* [DIRECTIVE A]:
In the passage below, what word did the French Ambassador have put up in place of "Concord"?
* [DIRECTIVE B]:
Say whether each statement agrees with the passage below, answering yes or no and quoting the deciding words of the passage: (i) The French Ambassador's house was lit up to celebrate a peace treaty between France and Great Britain. (ii) The explanation given to the sailors satisfied them. (iii) Cowley's voyage round the world began in 1690.

* [PASSAGE]:
A Book for the Hammock

Part 3

Chapter 34,299 wordsPublic domain

There is a story told of some English sailors who, passing by the French Ambassador’s house, that was illuminated in celebration of a treaty of peace between France and Great Britain, observed the word “Concord” flaming in the midst of several devices. The men read it “Conquer’d,” and one of them exclaiming, “_They_ conquer us! they be,” etc., they knocked at the door and demanded to know why such a word was put up. The reason was explained, but to no purpose, and the French Ambassador, in order to get rid of these jolly tars, ordered “Concord” to be taken down and replaced by the word “Amity.”

It is to illiteracy of this kind that we are indebted for much of the romantic superstitions of the sea. In olden days the forecastle was certainly very unlettered, and the wonderful imaginings of the early navigators, whose imperfect gaze and enormous credulity coined marvels and miracles out of things we now deem in the highest degree prosaic and commonplace, descended without obstruction of learning or scepticism through the marine generations. It is easily seen on reading the old sea-chronicles how most of the superstitions had their birth, and it needs but a very superficial acquaintance with the nautical character to understand why they should have been perpetuated into comparatively enlightened times. Two capital instances occur to me, and they are both to be found in the narrative of Cowley’s voyage round the world in the years 1683, ’84, ’85, and ’86. The first relates to the old practice of choosing valentines.

* [DATASET EXTRACT]:

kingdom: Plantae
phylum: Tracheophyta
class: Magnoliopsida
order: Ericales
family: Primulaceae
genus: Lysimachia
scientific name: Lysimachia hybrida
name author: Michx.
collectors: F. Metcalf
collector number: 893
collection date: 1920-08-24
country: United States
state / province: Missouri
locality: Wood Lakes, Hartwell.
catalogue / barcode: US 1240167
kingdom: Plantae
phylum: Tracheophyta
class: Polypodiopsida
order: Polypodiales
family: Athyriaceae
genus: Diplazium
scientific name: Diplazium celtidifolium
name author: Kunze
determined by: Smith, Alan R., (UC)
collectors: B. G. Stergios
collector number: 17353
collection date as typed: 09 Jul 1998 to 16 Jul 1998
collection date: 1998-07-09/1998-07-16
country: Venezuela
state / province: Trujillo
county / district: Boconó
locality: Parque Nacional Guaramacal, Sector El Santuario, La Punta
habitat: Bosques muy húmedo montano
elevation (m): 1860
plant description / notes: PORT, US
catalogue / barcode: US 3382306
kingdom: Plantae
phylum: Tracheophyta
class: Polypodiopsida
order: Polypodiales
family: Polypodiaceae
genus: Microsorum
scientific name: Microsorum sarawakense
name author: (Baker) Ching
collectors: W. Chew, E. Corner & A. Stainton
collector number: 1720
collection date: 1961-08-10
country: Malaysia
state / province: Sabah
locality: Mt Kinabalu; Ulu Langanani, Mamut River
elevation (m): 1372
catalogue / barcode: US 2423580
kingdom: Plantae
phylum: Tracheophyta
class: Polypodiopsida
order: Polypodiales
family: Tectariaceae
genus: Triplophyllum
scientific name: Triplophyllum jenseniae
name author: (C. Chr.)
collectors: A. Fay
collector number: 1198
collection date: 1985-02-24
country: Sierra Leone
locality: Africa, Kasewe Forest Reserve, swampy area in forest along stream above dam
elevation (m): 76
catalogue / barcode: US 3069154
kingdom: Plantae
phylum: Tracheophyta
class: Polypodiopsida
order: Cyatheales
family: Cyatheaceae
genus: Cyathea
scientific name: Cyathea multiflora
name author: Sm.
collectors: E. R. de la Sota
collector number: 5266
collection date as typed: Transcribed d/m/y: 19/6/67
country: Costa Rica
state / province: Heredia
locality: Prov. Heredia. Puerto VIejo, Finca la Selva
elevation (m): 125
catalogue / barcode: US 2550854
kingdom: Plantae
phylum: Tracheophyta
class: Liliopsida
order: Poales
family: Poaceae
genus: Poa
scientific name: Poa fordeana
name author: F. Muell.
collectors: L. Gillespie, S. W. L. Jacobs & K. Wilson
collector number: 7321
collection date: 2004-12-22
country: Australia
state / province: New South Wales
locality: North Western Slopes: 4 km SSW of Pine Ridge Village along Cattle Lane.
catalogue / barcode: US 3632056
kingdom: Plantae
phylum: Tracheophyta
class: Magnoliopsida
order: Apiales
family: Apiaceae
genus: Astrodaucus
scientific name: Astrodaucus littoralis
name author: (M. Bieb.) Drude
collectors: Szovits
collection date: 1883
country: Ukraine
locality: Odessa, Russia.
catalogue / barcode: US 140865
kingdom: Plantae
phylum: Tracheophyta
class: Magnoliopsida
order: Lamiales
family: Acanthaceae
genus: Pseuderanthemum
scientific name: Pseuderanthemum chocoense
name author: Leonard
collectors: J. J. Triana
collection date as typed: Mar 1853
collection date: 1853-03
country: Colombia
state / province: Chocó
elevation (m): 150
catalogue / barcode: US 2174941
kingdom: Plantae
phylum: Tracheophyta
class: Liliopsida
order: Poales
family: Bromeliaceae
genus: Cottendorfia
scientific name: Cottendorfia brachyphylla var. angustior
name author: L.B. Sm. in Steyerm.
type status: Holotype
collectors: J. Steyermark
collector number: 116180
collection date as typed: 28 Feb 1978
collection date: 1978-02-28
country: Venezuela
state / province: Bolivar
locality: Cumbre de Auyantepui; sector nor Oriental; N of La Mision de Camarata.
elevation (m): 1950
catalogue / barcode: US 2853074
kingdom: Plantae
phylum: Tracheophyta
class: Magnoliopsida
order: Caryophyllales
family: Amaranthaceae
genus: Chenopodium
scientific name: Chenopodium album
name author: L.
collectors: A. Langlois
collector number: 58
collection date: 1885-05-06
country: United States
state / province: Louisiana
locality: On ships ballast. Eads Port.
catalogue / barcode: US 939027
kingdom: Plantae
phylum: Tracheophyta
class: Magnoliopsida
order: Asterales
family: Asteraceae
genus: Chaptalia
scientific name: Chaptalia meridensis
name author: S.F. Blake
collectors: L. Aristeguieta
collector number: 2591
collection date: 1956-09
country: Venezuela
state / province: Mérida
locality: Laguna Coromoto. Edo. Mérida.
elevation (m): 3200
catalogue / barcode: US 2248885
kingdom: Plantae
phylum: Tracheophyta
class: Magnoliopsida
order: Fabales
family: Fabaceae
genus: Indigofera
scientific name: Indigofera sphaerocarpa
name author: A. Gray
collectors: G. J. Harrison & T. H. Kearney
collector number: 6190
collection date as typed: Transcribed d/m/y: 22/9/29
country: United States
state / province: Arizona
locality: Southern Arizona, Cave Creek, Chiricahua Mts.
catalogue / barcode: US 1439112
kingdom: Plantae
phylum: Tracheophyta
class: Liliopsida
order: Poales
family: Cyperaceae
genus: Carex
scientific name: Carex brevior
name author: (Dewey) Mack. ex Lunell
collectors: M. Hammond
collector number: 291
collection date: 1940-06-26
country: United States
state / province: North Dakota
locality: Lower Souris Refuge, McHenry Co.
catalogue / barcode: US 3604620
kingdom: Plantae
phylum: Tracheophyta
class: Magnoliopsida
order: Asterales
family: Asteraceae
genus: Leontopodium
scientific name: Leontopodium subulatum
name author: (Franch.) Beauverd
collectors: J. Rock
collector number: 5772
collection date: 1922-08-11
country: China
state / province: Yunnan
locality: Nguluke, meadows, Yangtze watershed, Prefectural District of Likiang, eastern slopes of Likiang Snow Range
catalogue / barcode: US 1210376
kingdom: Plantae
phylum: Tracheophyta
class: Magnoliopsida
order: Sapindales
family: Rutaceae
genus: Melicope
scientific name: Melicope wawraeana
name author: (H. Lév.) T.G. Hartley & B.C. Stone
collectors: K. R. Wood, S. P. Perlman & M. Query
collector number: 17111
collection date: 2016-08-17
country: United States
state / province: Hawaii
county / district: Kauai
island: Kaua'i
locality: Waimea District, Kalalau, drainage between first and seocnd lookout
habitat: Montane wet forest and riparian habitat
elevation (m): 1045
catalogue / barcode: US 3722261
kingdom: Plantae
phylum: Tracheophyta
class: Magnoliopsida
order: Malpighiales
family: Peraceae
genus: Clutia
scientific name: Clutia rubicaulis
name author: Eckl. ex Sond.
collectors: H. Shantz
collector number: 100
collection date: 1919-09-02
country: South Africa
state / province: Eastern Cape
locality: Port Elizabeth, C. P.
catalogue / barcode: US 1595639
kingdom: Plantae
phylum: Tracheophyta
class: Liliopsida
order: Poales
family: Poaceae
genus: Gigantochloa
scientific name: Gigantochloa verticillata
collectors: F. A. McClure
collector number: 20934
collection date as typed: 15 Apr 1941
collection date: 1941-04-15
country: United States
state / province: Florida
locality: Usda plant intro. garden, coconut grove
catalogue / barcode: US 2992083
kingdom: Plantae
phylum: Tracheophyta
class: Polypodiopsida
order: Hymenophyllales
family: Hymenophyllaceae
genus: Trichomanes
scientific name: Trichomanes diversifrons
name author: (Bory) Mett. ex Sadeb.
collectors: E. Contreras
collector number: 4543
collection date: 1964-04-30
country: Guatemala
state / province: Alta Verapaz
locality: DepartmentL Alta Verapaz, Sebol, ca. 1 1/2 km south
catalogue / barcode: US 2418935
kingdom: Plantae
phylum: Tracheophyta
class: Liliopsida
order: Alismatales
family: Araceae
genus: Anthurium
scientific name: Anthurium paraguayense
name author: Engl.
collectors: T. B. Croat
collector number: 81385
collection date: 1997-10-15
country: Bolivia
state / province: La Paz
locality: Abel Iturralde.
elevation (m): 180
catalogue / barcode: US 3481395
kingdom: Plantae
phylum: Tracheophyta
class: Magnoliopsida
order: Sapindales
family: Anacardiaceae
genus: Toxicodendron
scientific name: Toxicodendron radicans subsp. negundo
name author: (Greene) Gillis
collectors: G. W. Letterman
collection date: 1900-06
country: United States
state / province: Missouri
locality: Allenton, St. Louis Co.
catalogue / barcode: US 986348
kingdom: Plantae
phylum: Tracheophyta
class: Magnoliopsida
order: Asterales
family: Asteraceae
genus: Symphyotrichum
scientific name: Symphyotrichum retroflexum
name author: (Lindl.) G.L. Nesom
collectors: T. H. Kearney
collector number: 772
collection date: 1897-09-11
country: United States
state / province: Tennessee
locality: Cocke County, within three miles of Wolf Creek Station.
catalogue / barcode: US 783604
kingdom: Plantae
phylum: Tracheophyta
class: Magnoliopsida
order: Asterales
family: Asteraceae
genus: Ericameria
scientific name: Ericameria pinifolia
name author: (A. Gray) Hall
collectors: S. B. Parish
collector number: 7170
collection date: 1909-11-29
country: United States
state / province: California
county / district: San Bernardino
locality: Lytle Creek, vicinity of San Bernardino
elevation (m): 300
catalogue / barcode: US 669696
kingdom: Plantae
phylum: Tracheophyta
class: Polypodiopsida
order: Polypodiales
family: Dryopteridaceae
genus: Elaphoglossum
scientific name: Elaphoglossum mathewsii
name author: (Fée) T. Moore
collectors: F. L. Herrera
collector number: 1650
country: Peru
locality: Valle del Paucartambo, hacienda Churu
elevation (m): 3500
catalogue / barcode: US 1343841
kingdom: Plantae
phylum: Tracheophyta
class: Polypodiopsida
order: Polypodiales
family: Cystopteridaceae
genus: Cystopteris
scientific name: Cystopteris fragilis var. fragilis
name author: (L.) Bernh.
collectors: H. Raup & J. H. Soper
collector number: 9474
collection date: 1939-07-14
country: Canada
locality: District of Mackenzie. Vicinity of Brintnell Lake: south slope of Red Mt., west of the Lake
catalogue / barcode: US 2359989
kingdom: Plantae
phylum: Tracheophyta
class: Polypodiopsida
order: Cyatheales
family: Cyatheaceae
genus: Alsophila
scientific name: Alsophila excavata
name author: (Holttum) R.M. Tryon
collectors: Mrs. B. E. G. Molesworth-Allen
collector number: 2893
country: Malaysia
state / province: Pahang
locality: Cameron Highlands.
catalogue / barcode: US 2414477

* [WRITTEN REPLY A]:
Amity

* [WRITTEN REPLY B]:
(i) Yes: "illuminated in celebration of a treaty of peace between France and Great Britain"
(ii) No: "The reason was explained, but to no purpose"
(iii) No: "in the years 1683, ’84, ’85, and ’86"